» LISTED RECORDS:
* * * *
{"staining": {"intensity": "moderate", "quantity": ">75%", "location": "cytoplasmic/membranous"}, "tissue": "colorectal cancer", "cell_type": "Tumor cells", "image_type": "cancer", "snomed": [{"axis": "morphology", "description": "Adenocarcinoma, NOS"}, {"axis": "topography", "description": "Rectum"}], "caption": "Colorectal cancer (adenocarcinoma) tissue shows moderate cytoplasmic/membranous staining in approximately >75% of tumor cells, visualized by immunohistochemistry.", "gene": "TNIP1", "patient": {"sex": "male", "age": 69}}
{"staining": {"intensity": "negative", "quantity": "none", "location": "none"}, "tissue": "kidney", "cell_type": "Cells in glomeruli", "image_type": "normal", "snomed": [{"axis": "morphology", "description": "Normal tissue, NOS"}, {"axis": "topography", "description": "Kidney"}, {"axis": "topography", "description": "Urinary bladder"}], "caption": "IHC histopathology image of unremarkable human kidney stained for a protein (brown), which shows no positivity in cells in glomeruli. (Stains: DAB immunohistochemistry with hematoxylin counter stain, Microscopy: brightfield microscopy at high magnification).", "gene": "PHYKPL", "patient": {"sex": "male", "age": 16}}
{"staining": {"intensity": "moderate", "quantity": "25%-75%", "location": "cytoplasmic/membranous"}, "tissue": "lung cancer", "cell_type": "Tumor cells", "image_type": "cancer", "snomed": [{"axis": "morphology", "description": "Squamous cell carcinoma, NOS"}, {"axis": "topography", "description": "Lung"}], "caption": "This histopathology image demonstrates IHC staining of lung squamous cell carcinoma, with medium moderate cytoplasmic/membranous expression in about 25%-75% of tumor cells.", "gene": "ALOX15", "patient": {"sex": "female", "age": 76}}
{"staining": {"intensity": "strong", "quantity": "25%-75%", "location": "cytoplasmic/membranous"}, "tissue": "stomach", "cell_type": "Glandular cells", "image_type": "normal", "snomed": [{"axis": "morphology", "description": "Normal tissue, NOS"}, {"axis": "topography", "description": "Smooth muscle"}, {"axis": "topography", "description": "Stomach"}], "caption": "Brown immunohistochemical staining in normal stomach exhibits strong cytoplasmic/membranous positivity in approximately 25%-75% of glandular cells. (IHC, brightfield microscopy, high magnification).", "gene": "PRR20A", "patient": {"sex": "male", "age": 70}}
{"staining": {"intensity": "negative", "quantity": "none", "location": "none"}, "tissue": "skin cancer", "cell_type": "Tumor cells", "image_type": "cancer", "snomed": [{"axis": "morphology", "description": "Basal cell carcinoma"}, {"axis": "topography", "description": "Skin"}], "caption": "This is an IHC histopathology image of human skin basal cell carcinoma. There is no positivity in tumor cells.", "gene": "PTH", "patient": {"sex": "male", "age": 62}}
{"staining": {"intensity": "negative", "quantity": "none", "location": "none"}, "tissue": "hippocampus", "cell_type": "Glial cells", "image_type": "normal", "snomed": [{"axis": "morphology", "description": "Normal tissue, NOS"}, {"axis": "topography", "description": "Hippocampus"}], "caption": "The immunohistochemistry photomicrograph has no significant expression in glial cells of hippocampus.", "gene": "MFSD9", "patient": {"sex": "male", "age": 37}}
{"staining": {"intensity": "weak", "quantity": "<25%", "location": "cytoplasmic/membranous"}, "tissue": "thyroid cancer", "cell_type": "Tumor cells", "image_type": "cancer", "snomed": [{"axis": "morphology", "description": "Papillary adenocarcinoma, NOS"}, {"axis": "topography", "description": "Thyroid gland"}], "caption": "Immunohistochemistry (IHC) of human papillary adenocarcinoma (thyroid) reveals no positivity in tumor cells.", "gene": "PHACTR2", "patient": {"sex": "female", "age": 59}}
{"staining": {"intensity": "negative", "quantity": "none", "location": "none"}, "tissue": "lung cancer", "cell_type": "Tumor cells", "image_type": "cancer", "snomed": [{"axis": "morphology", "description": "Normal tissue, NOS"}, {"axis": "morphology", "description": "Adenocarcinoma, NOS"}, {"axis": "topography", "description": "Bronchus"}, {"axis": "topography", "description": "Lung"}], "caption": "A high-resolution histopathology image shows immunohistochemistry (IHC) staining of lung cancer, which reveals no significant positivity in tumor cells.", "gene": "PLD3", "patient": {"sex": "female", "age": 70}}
* * * *
» WHAT THE TASK ASKS: Copy each of the records above so that nothing differs from the original.

» RESPONSE:
{"staining": {"intensity": "moderate", "quantity": ">75%", "location": "cytoplasmic/membranous"}, "tissue": "colorectal cancer", "cell_type": "Tumor cells", "image_type": "cancer", "snomed": [{"axis": "morphology", "description": "Adenocarcinoma, NOS"}, {"axis": "topography", "description": "Rectum"}], "caption": "Colorectal cancer (adenocarcinoma) tissue shows moderate cytoplasmic/membranous staining in approximately >75% of tumor cells, visualized by immunohistochemistry.", "gene": "TNIP1", "patient": {"sex": "male", "age": 69}}
{"staining": {"intensity": "negative", "quantity": "none", "location": "none"}, "tissue": "kidney", "cell_type": "Cells in glomeruli", "image_type": "normal", "snomed": [{"axis": "morphology", "description": "Normal tissue, NOS"}, {"axis": "topography", "description": "Kidney"}, {"axis": "topography", "description": "Urinary bladder"}], "caption": "IHC histopathology image of unremarkable human kidney stained for a protein (brown), which shows no positivity in cells in glomeruli. (Stains: DAB immunohistochemistry with hematoxylin counter stain, Microscopy: brightfield microscopy at high magnification).", "gene": "PHYKPL", "patient": {"sex": "male", "age": 16}}
{"staining": {"intensity": "moderate", "quantity": "25%-75%", "location": "cytoplasmic/membranous"}, "tissue": "lung cancer", "cell_type": "Tumor cells", "image_type": "cancer", "snomed": [{"axis": "morphology", "description": "Squamous cell carcinoma, NOS"}, {"axis": "topography", "description": "Lung"}], "caption": "This histopathology image demonstrates IHC staining of lung squamous cell carcinoma, with medium moderate cytoplasmic/membranous expression in about 25%-75% of tumor cells.", "gene": "ALOX15", "patient": {"sex": "female", "age": 76}}
{"staining": {"intensity": "strong", "quantity": "25%-75%", "location": "cytoplasmic/membranous"}, "tissue": "stomach", "cell_type": "Glandular cells", "image_type": "normal", "snomed": [{"axis": "morphology", "description": "Normal tissue, NOS"}, {"axis": "topography", "description": "Smooth muscle"}, {"axis": "topography", "description": "Stomach"}], "caption": "Brown immunohistochemical staining in normal stomach exhibits strong cytoplasmic/membranous positivity in approximately 25%-75% of glandular cells. (IHC, brightfield microscopy, high magnification).", "gene": "PRR20A", "patient": {"sex": "male", "age": 70}}
{"staining": {"intensity": "negative", "quantity": "none", "location": "none"}, "tissue": "skin cancer", "cell_type": "Tumor cells", "image_type": "cancer", "snomed": [{"axis": "morphology", "description": "Basal cell carcinoma"}, {"axis": "topography", "description": "Skin"}], "caption": "This is an IHC histopathology image of human skin basal cell carcinoma. There is no positivity in tumor cells.", "gene": "PTH", "patient": {"sex": "male", "age": 62}}
{"staining": {"intensity": "negative", "quantity": "none", "location": "none"}, "tissue": "hippocampus", "cell_type": "Glial cells", "image_type": "normal", "snomed": [{"axis": "morphology", "description": "Normal tissue, NOS"}, {"axis": "topography", "description": "Hippocampus"}], "caption": "The immunohistochemistry photomicrograph has no significant expression in glial cells of hippocampus.", "gene": "MFSD9", "patient": {"sex": "male", "age": 37}}
{"staining": {"intensity": "weak", "quantity": "<25%", "location": "cytoplasmic/membranous"}, "tissue": "thyroid cancer", "cell_type": "Tumor cells", "image_type": "cancer", "snomed": [{"axis": "morphology", "description": "Papillary adenocarcinoma, NOS"}, {"axis": "topography", "description": "Thyroid gland"}], "caption": "Immunohistochemistry (IHC) of human papillary adenocarcinoma (thyroid) reveals no positivity in tumor cells.", "gene": "PHACTR2", "patient": {"sex": "female", "age": 59}}
{"staining": {"intensity": "negative", "quantity": "none", "location": "none"}, "tissue": "lung cancer", "cell_type": "Tumor cells", "image_type": "cancer", "snomed": [{"axis": "morphology", "description": "Normal tissue, NOS"}, {"axis": "morphology", "description": "Adenocarcinoma, NOS"}, {"axis": "topography", "description": "Bronchus"}, {"axis": "topography", "description": "Lung"}], "caption": "A high-resolution histopathology image shows immunohistochemistry (IHC) staining of lung cancer, which reveals no significant positivity in tumor cells.", "gene": "PLD3", "patient": {"sex": "female", "age": 70}}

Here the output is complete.